═════ GIVEN DATA
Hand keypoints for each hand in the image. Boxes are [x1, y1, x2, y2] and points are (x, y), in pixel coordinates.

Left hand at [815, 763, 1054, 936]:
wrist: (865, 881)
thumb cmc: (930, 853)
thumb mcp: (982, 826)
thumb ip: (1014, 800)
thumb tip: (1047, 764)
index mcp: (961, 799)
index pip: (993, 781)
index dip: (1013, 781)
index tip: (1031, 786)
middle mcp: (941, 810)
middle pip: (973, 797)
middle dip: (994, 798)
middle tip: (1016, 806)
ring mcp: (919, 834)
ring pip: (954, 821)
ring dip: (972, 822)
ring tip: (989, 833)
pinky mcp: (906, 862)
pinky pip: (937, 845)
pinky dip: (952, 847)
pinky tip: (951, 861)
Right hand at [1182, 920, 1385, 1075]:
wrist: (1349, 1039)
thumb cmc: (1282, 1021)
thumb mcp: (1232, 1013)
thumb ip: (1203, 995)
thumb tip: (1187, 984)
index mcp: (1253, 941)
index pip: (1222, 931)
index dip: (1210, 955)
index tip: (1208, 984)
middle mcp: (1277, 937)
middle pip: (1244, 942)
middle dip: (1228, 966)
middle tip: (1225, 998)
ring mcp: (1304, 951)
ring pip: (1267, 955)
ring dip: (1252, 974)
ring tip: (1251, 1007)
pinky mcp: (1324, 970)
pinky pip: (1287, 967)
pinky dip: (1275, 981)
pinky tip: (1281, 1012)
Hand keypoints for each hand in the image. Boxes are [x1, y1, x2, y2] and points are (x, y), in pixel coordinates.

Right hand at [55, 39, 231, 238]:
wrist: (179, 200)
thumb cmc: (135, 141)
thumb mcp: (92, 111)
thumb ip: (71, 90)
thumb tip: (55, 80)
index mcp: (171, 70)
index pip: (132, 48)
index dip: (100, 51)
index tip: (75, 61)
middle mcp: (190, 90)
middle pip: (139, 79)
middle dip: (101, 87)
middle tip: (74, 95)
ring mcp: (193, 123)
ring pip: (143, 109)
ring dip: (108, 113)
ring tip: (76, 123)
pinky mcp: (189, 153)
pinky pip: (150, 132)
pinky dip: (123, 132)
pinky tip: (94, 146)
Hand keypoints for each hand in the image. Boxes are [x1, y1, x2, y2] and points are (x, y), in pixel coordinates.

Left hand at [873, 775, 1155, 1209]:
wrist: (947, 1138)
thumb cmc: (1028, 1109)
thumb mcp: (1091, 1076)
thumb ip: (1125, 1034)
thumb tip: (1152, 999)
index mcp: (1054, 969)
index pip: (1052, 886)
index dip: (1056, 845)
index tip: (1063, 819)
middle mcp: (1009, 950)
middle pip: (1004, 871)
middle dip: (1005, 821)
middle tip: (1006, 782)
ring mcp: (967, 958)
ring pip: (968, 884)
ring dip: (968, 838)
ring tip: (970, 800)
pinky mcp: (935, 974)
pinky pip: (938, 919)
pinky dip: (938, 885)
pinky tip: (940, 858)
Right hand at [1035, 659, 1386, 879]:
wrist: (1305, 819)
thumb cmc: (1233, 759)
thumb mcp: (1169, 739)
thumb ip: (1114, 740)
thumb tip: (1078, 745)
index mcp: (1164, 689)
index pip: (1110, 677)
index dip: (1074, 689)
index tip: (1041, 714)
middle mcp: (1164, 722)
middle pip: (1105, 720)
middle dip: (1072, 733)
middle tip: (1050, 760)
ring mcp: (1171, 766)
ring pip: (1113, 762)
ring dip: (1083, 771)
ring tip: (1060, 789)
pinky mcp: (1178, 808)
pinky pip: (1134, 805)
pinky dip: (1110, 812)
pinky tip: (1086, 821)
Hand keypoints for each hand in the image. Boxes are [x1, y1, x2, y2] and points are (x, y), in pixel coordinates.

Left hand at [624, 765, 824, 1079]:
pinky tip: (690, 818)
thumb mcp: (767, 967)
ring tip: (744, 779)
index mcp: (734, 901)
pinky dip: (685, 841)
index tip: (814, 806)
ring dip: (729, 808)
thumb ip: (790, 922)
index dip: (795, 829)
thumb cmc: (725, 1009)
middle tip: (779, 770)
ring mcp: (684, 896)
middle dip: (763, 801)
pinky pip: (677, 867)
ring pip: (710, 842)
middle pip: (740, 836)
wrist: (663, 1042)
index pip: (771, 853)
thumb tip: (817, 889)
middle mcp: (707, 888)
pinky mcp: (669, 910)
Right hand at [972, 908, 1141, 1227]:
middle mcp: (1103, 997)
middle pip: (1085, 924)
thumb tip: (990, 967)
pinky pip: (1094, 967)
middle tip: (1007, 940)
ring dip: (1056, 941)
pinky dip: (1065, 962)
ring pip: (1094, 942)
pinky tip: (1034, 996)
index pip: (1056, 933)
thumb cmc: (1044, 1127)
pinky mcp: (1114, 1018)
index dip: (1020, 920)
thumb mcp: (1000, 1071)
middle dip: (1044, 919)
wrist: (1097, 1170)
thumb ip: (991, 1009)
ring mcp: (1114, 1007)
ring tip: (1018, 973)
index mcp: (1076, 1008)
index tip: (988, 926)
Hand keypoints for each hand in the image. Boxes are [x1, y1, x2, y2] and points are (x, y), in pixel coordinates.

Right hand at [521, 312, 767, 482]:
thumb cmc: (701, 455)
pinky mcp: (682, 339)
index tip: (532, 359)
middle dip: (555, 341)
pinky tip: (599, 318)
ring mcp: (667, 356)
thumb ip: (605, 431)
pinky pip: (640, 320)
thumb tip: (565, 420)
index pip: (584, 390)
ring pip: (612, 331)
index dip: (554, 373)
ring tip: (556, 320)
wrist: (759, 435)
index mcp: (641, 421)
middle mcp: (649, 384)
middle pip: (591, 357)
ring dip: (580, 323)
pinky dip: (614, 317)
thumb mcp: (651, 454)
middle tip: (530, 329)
══════════
EXERCISE DIRECTIONS: Copy out the lines above exactly, beginning at the one that contains "pinky dip: (938, 885)" and ending at the one that contains "ring pip: (612, 331)".

ANSWER:
pinky dip: (938, 885)
pinky tip: (940, 858)
Right hand at [1035, 659, 1386, 879]:
wrist: (1305, 819)
thumb cmc: (1233, 759)
thumb mcp: (1169, 739)
thumb ip: (1114, 740)
thumb tip: (1078, 745)
index mcp: (1164, 689)
index pip: (1110, 677)
index dip: (1074, 689)
index tip: (1041, 714)
middle mcp: (1164, 722)
middle pip: (1105, 720)
middle dip: (1072, 733)
middle tip: (1050, 760)
ring mcp: (1171, 766)
ring pip: (1113, 762)
ring dip: (1083, 771)
ring tip: (1060, 789)
pinky mcp: (1178, 808)
pinky pip: (1134, 805)
pinky dip: (1110, 812)
pinky tip: (1086, 821)
Hand keypoints for each hand in the image. Boxes are [x1, y1, x2, y2] and points are (x, y), in pixel coordinates.

Left hand at [624, 765, 824, 1079]:
pinky tip: (690, 818)
thumb mcp: (767, 967)
ring tip: (744, 779)
index mcp: (734, 901)
pinky dip: (685, 841)
index tip: (814, 806)
ring dip: (729, 808)
thumb ip: (790, 922)
index dip: (795, 829)
thumb cmc: (725, 1009)
middle tip: (779, 770)
ring mcp: (684, 896)
middle dip: (763, 801)
pinky pip: (677, 867)
ring pip: (710, 842)
middle pip: (740, 836)
wrist: (663, 1042)
index pip: (771, 853)
thumb tip: (817, 889)
middle mcp: (707, 888)
pinky mcp: (669, 910)
Right hand at [972, 908, 1141, 1227]:
middle mcp: (1103, 997)
middle pip: (1085, 924)
thumb tip: (990, 967)
pinky pip: (1094, 967)
middle tip: (1007, 940)
ring dip: (1056, 941)
pinky dip: (1065, 962)
ring pip: (1094, 942)
pinky tip: (1034, 996)
index pip: (1056, 933)
thumb cmc: (1044, 1127)
pinky mcp: (1114, 1018)
index dip: (1020, 920)
thumb mcp: (1000, 1071)
middle dip: (1044, 919)
wrist: (1097, 1170)
thumb ip: (991, 1009)
ring mcp: (1114, 1007)
ring tip: (1018, 973)
index mcp: (1076, 1008)
index tip: (988, 926)
Hand keypoints for each hand in the image. Boxes are [x1, y1, x2, y2] and points are (x, y), in pixel coordinates.

Right hand at [521, 312, 767, 482]:
thumb cmc: (701, 455)
pinky mcp: (682, 339)
index tip: (532, 359)
middle dip: (555, 341)
pinky tip: (599, 318)
ring mcp: (667, 356)
thumb ip: (605, 431)
pinky pip: (640, 320)
thumb tip: (565, 420)
index pip: (584, 390)
ring pip: (612, 331)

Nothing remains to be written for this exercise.